Without the intention to be ironic – this is a sincere question – what exactly differentiates the two brands in terms of ‘build quality?’ I can’t tell any difference other than the lens on the Surefire being perhaps a bit tougher (thicker?) I also have the 6P and 6P LED and I can’t tell where differences lie.
I’m not sure what the difference in “build quality” is here, but there sure is a difference in “billed quality” — about $600!!!
I purchased one from e bay from a respected seller. Got here in 3 days and paid about $500, a lot but saved $200 over price listed everywhere else.
I am a new member of a SAR team in AZ. I also own about 70 acres of a pretty wild area in northern AZ. Not worried as much about illegals or other 2 legged vermin but we’ve got coyotes, mountain lion, plus elk, mule deer and other smaller animals.

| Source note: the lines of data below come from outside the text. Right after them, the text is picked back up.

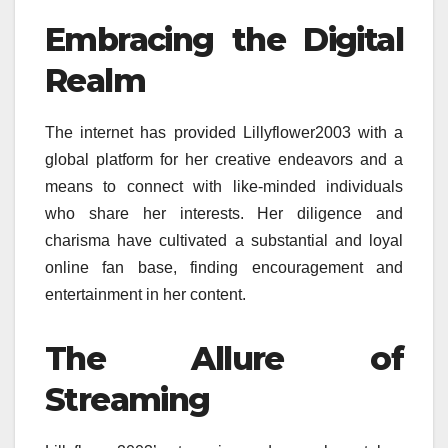
Embracing the Digital
Realm
The internet has provided Lillyflower2003 with a
global platform for her creative endeavors and a
means to connect with like-minded individuals
who share her interests. Her diligence and
charisma have cultivated a substantial and loyal
online fan base, finding encouragement and
entertainment in her content.
The Allure of
Streaming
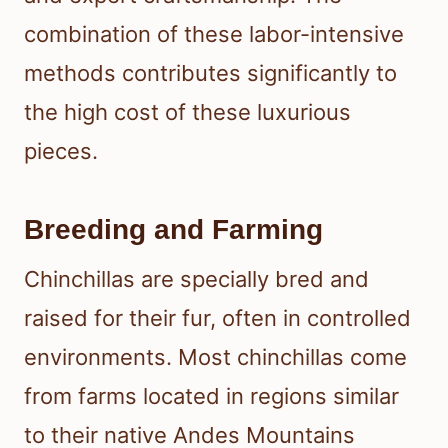
combination of these labor-intensive
methods contributes significantly to
the high cost of these luxurious
pieces.
Breeding and Farming
Chinchillas are specially bred and
raised for their fur, often in controlled
environments. Most chinchillas come
from farms located in regions similar
to their native Andes Mountains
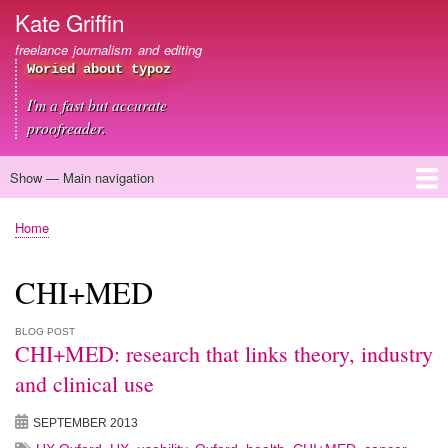
Skip
Kate Griffin
to
freelance journalism and editing
main
Woried about typoz
content
I'm a fast but accurate
proofreader.
Show — Main navigation
Main
navigation
Home
About me
Journalism
Copywriting
Editing
Clients
Blog
Contact
Home
Breadcrumb
CHI+MED
BLOG POST
CHI+MED: research that links theory, industry
and clinical use
SEPTEMBER 2013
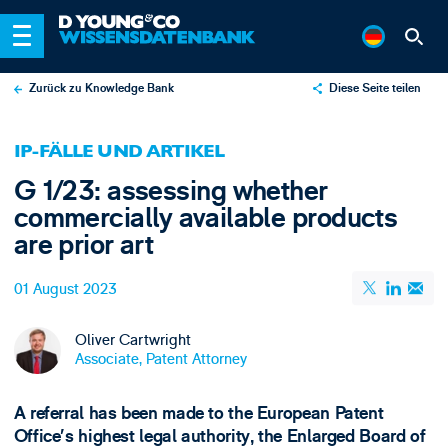
Zurück zu Knowledge Bank
Diese Seite teilen
X
IP-FÄLLE UND ARTIKEL
LinkedIn
G 1/23: assessing whether
Email
commercially available products
are prior art
01 August 2023
Oliver Cartwright
Associate, Patent Attorney
A referral has been made to the European Patent
Office’s highest legal authority, the Enlarged Board of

But when something crashes through the junipers, I’d like to know if it’s the neighbors horses, cattle or something else. It’s a great light and extremely well built.
In my previous life, I always used surefire products. Tried Streamlights and Insight products. Good but not surefire quality.
Re: Brian B, you GO ON and pay $700.00 for a Surefire I will buy lights as capable for a third of the money that work EVERY TIME that I need them! Ridiculous, $700.00
Surefire is the best. I have been looking at getting this flashlight for about the last 6 months. I own 4 other surefire flashlights. I used to be a streamlight buyer. I can get this flashlight now for $350.
It continues to baffle me what people see in Surefire lights. Surefire lights have good build quality, but they are no longer any better than premium lights like the Fenix TK, PD and RC series. The Fenix lights are smaller for comparable outputs. Prices are 1/3 to 1/5 the price of Surefire. Numerous examples of outputs that are 3 to 4 times higher, with maximum run times 2 times as long for outputs 2 to 4 times higher. With Fenix you get a rechargeable 3500 Lumen tool for 1/2 the price of a 800 lumen light from Surefire. 2600 Lumens for $200. Five different lights between 760 and 860 lumens all for less than $150. Try some of the Fenix lights and I think you will agree with my assessment.